Strategischer Einkauf
Durch Produktarchitekturgestaltung Einkauf und Logistik optimieren

Modulare Produktarchitekturen bieten erhebliche Optimierungspotenziale für Einkauf und Logistik. Target Engineering macht diese Potenziale nutzbar, indem die spezifischen Anforderungen von Einkauf und Logistik frühzeitig in die Produktkonzeption integriert werden.

Dr. Henning Kontny Dipl.-Ing. Wolf-Dieter Burkert Dr. Jan Göpfert ist Geschäftsführer und Gründer der id-consult Innovations- und Technologieberatung in München. Er beschäftigt sich seit fünf Jahren mit Modularisierung in der Produktentwicklung und berät die Fahrzeugindustrie in Fragen der Produktkonzeption und Plattformentwicklung. ist Berater bei der EL Consulting, Zentralstelle für Einkauf und Logistik, Siemens AG, München. Seine Beratungsschwerpunkte sind Produktentwicklungsprozesse, Materialkostensenkung, Komplexitätsmanagement, QFD und Target Costing. war über sechs Jahre in der Beratung tätig; Schwerpunkte Modularisierung von Produkt und Produktion, Target Costing, Design to Cost/Wertanalyse, Einkaufspotentialerschließung und Unternehmens-Logistik. Seit März 2000 ist er an der Fachhochschule Heilbronn als Professor für BWL, insbesondere Material- und Fertigungswirtschaft tätig.

Beschaffung und Logistik haben sich in den letzten Jahren zu wichtigen Quellen für Wettbewerbsvorteile entwickelt. Im Bereich Beschaffung ergeben sich diese Vorteile vor allem durch die Konzentration auf Kernkompetenzen des Unternehmens und die damit einhergehende Verringerung der Wertschöpfungstiefe. Vor dem Hintergrund eines zunehmenden internationalen Preis- und Leistungswettbewerbs nimmt die Beschaffung heute die Rolle einer aktiven Schaltstelle zur Optimierung von Materialkosten und Durchlaufzeiten ein. Dabei gewinnt der Zugang zu Kompetenzen im Lieferantenmarkt eine immer größere Bedeutung.
Mit der Übertragung des Logistikverständnisses über die Grenzen des eigenen Unternehmens hinaus, ergeben sich insbesondere auf der Beschaffungsseite zunehmend gemeinsame Handlungsfelder von Beschaffung und Logistik. Diese verfolgen zentrale Zielsetzungen:
-Reduzierung von Logistik- und Materialkosten,
-Optimierung der Zulieferstruktur,
-Reduzierung von Durchlaufzeiten und Optimierung des Material- und Informationsflusses,
-Geographische Optimierung des Beschaffungs- und Produktionsnetzwerkes (z. B. Global Sourcing),
-Outsourcing von Entwicklungs- und Fertigungsumfängen,
-Bildung von Wertschöpfungspartnerschaften,
-Beherrschung der Variantenvielfalt/Schaffung baureihenübergreifender Produktplattformen.

++++++++++

== ZU BEARBEITENDE AUFGABEN ==
• 1. Wodurch entstehen im Bereich Beschaffung laut dem Text zu Einkauf und Logistik vor allem Wettbewerbsvorteile?
• 2. Setze den Text zu Einkauf und Logistik im Anschluss an seinen letzten Listenpunkt fort.
Die Zeilen unten stehen in keinem Zusammenhang mit dem Text zu Einkauf und Logistik.

== BEREITGESTELLTE ZEILEN ==
++++++++++

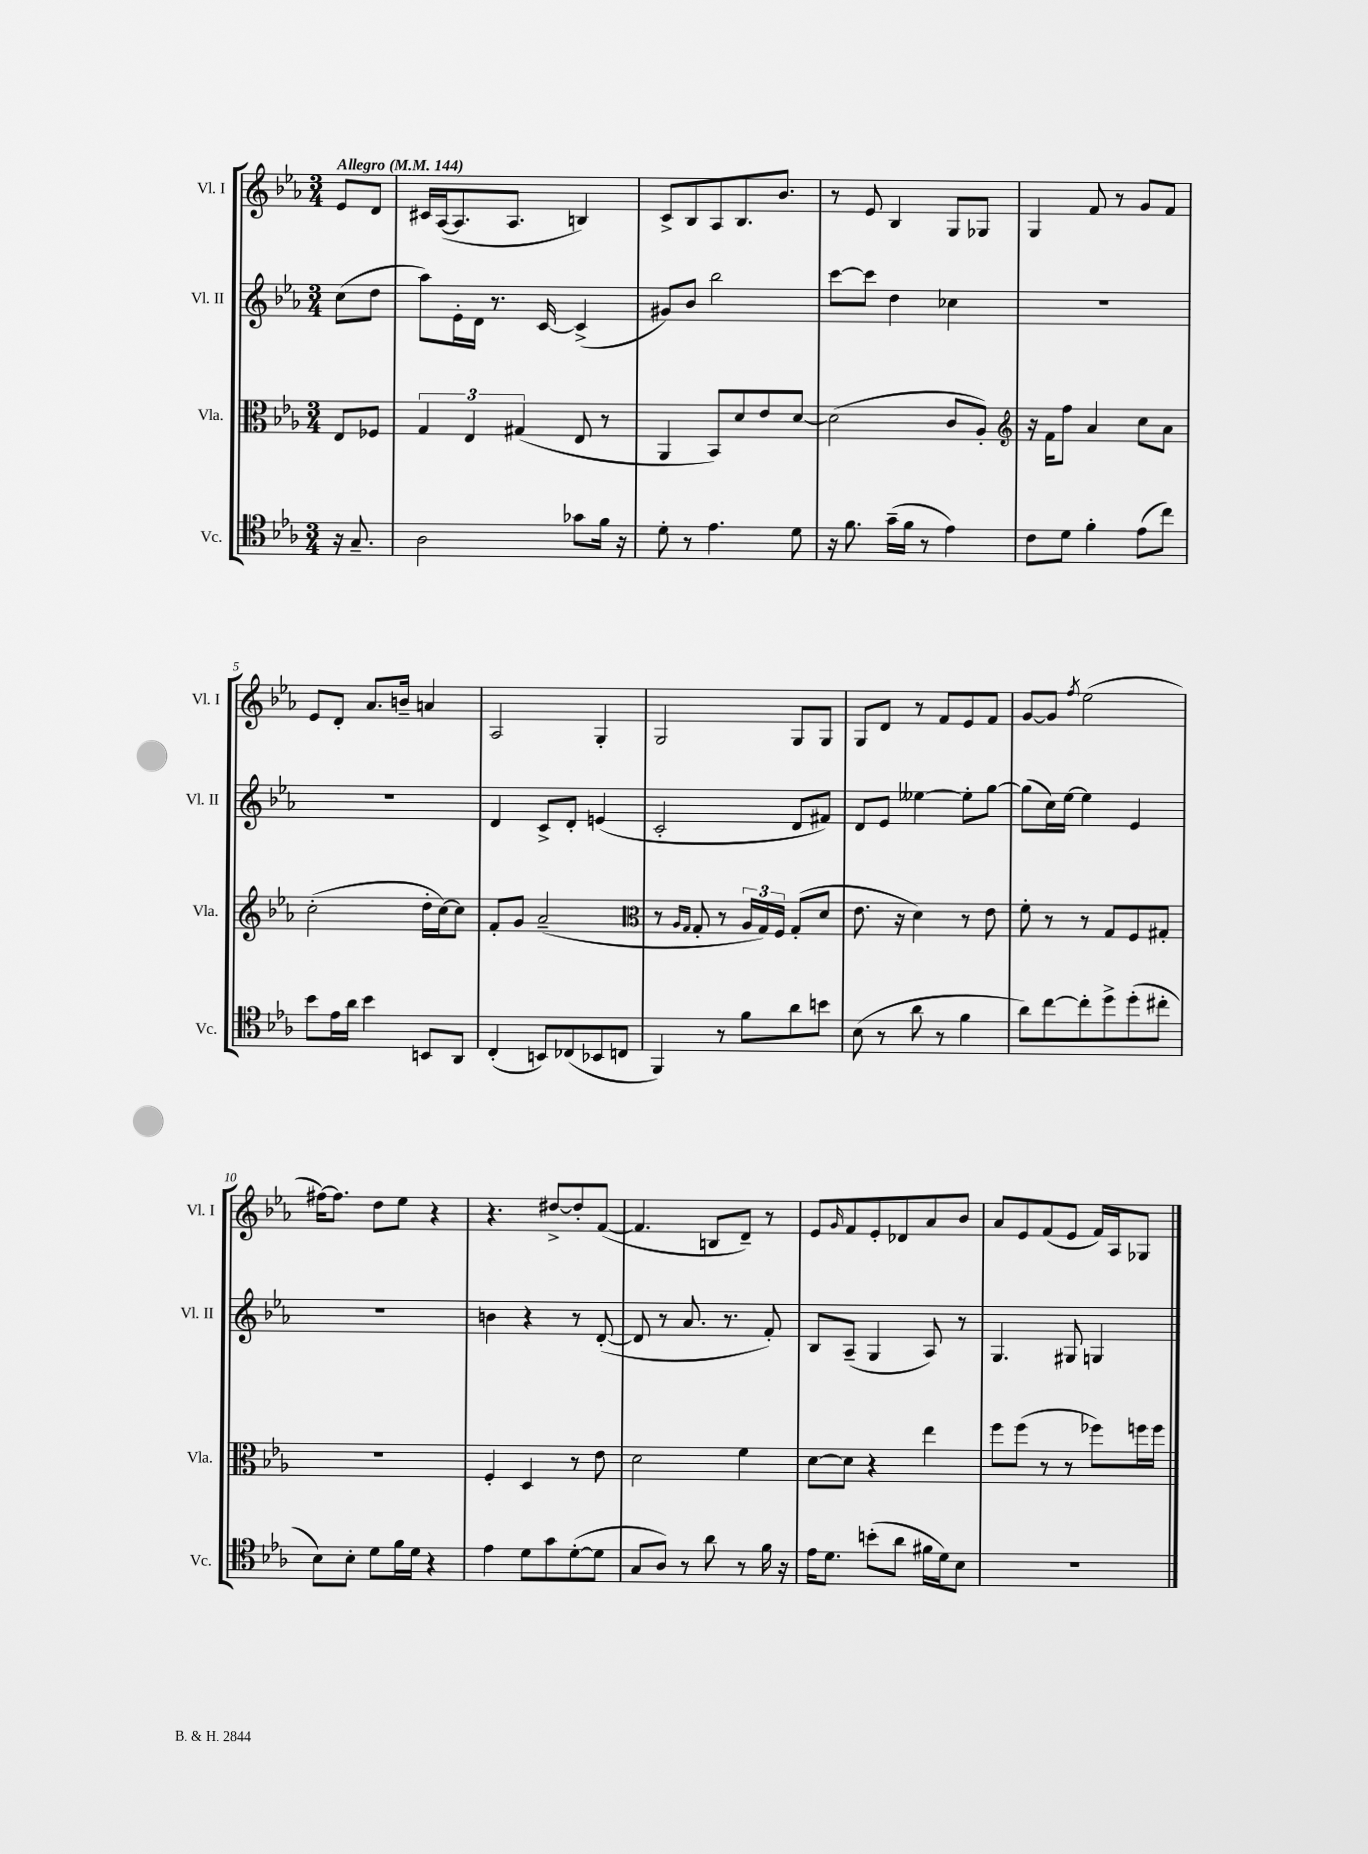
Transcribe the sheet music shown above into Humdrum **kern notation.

**kern	**kern	**kern	**kern
*part4	*part3	*part2	*part1
*staff4	*staff3	*staff2	*staff1
*I"Vc.	*I"Vla.	*I"Vl. II	*I"Vl. I
*I'Vc.	*I'Vla.	*I'Vl. II	*I'Vl. I
*clefC4	*clefC3	*clefG2	*clefG2
*k[b-e-a-]	*k[b-e-a-]	*k[b-e-a-]	*k[b-e-a-]
*M3/4	*M3/4	*M3/4	*M3/4
*MM144	*MM144	*MM144	*MM144
=	=	=	=
!	!	!	!LO:TX:a:B:t=Allegro
16r	8E-/L	(8cc\L	8e-/L
8.G~/	.	.	.
.	8F-X/J	8dd\J	8d/J
=1	=1	=1	=1
2A-\	6G/	8aa-\L)	16c#X/LL
.	.	.	([16A-/J
.	.	16e-'\L	8.A-/]
.	6E-/	.	.
.	.	16d\JJ	.
.	.	8.r	.
.	.	.	8.A-/J
.	(6G#X/	.	.
.	.	[16c/	.
8g-X\L	8E-/	(4c^/]	4Bn/)
16f\Jk	8r	.	.
16r	.	.	.
=2	=2	=2	=2
8d'\	4AA-/	8g#X/L)	8c^/L
8r	.	8b-/J	8B-/
4.e-\	8BB-/L)	2bb-\	8A-/
.	8d/	.	8.B-/
.	8e-/	.	.
.	.	.	8.b-/J
8d\	[8d/J	.	.
=3	=3	=3	=3
16r	(2d\]	[8ccc\L	8r
8.f\	.	.	.
.	.	8ccc\J]	8e-/
(16g~\LL	.	4dd\	4B-/
16f\JJ	.	.	.
8r	.	.	.
4e-\)	8c/L	4cc-X\	8G/L
.	8A-'/J)	.	8G-X/J
=4	=4	=4	=4
*	*clefG2	*	*
8c\L	16r	2.r	4G/
.	16f\KL	.	.
8d\J	8ff\J	.	.
4f'\	4a-/	.	8f/
.	.	.	8r
(8e-\L	8cc\L	.	8g/L
8cc\J)	8a-\J	.	8f/J
!!LO:LB:g=z
=5	=5	=5	=5
8b-\L	(2cc'\	2.r	8e-/L
16e-\L	.	.	8d'/J
16a-\JJ	.	.	.
4b-\	.	.	8.a-/L
.	.	.	16bn~/Jk
8BBn/L	16dd'\LL	.	4an/
.	[16cc\J)	.	.
8AA-/J	8cc\J]	.	.
=6	=6	=6	=6
(4C'/	8f'/L	4d/	2A-/
.	8g/J	.	.
8BBn/L)	(2a-~/	8c^/L	.
(8C-X/	.	8d'/J	.
8BB-X/	.	(4en/	4G'/
8Cn/J	.	.	.
=7	=7	=7	=7
*	*clefC3	*	*
4FF/)	8r	2c'/	2G/
.	16qqA-/LL	.	.
.	16qqG/JJ	.	.
.	8G'/	.	.
8r	8r	.	.
8f\L	24A-/LL	.	.
.	24G/)	.	.
.	24F/JJ	.	.
8a-\	(8G'/L	8d/L	8G/L
8bn\J	8d/J	8f#X/J)	8G/J
=8	=8	=8	=8
(8B-\	8.e-\	8d/L	8G/L
8r	.	8e-/J	8d/J
.	16r	.	.
8a-\	4d\)	[4ee--X\	8r
8r	.	.	8f/L
4f\	8r	8ee--'\L]	8e-/
.	8e-\	[8gg\J	8f/J
=9	=9	=9	=9
8a-\L)	8f'\	(8gg\L]	[8g/L
[8cc\	8r	16cc\L)	8g/J]
.	.	[16ee-\JJ	.
.	.	.	8qff/
8cc'\]	8r	4ee-\]	(2ee-\
8dd^\	8G/L	.	.
(8dd'\	8F/	4e-/	.
8cc#X'\J	8G#X'/J	.	.
!!LO:LB:g=z
=10	=10	=10	=10
8B-\L)	2.r	2.r	[16ff#X\KL)
.	.	.	8.ff#\J]
8B-'\J	.	.	.
8d\L	.	.	8dd\L
16f\L	.	.	8ee-\J
16d\JJ	.	.	.
4r	.	.	4r
=11	=11	=11	=11
4e-\	4F'/	4bn\	4.r
8d\L	4D/	4r	.
8g\	.	.	[8dd#X^/L
([8d'\	8r	8r	8dd#'/]
8d\J]	8e-\	([8d'/	([8f/J
=12	=12	=12	=12
8G/L	2d\	8d/]	4.f/]
8A-/J)	.	8r	.
8r	.	8.a-/	.
8a-\	.	.	8Bn/L
.	.	8.r	.
8r	4f\	.	8d~/J)
16f\	.	8f'/)	8r
16r	.	.	.
=13	=13	=13	=13
16e-\KL	[8d\L	8B-/L	8e-/L
8.d\J	.	.	.
.	.	.	16qqg/
.	8d\J]	(8A-~/J	8f/
(8bn'\L	4r	4G/	8e-'/
8a-\J	.	.	8d-X/
16f#X\LL	4ee-\	8A-/)	8a-/
16d\J)	.	.	.
8B-\J	.	8r	8b-/J
=14	=14	=14	=14
2.r	8ff\L	4.G/	8a-/L
.	(8ff\J	.	8e-/
.	8r	.	(8f/
.	8r	8G#X/	8e-/J
.	8ff-X\L)	4Gn/	16f/LL)
.	.	.	16A-/J
.	16ffn\L	.	8G-X/J
.	16ff\JJ	.	.
==	==	==	==
*-	*-	*-	*-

++++++++++

== ANTWORTEN ==
• 1. Vor allem durch die Konzentration auf Kernkompetenzen des Unternehmens und die damit einhergehende Verringerung der Wertschöpfungstiefe.

• 2.
Auf der Suche nach weiteren Möglichkeiten, Effizienz und Effektivität von Einkauf und Logistik zu steigern, tritt die Produktentwicklung in den Mittelpunkt des Interesses. Zielsetzung von Einkauf und Logistik muss es sein, in den Bereich der Produktentwicklung zu gelangen bei dem noch ca. 70-80% der Kosten beeinflusst werden können. Die Analyse bestehender Produktentwicklungsprozesse und dabei verwendeter Methoden zeigt, dass in herkömmlichen Produktenwicklungen eine Einbindung des Einkaufs ab Produktdefinitionsphase realisiert werden kann.
Target Engineering
Ziel des Target Engineering ist es, bereits in einer frühen Phase der Produktgestaltung potenzielle Zielkonflikte zwischen den Funktionsbereichen des Unternehmens zu harmonisieren und zu einem gemeinsamen Produktkonzept zusammenzuführen. Damit wird eine frühzeitige Optimierung der Ziele „Time to Market“, „Effiziente Supply Chain“, „Beherrschung der Variantenvielfalt“ und „Target Costing“ angestrebt.
Um den Einfluss von Einkauf und Logistik auf den Erfolg von Unternehmen im Wettbewerb nutzbar zu machen, ist eine frühzeitige Einbindung dieser Bereiche in die frühen Phasen der Produktentwicklung eine wichtige Zielsetzung des Target Engineering. Von besonderer Bedeutung ist dabei – sowohl für Einzelprodukte als auch produktfamilienorientierte Entwicklungsprozesse – eine Einflussnahme auf die Produktarchitektur, d.h. den grundlegenden Aufbau des Produktes.
Mit Target Engineering wird keine weitere Methode für die Produktentwicklung in die Welt gesetzt, sondern vielmehr eine Integration von bereits etablierten Methoden, wie z. B. QFD, Target Costing, Reverse Engineering erreicht. Die Produktarchitektur stellt dabei das notwendige Verbindungsglied dar, auf deren Grundlage eine durchgängige methodische Unterstützung des Produktentwicklungsprozesses möglich wird.
Target Engineering lässt sich sowohl bei Neuentwicklungen von Einzelprodukten, Produktfamilien und -plattformen einsetzen als auch bei der Verbesserung bestehender Produkte.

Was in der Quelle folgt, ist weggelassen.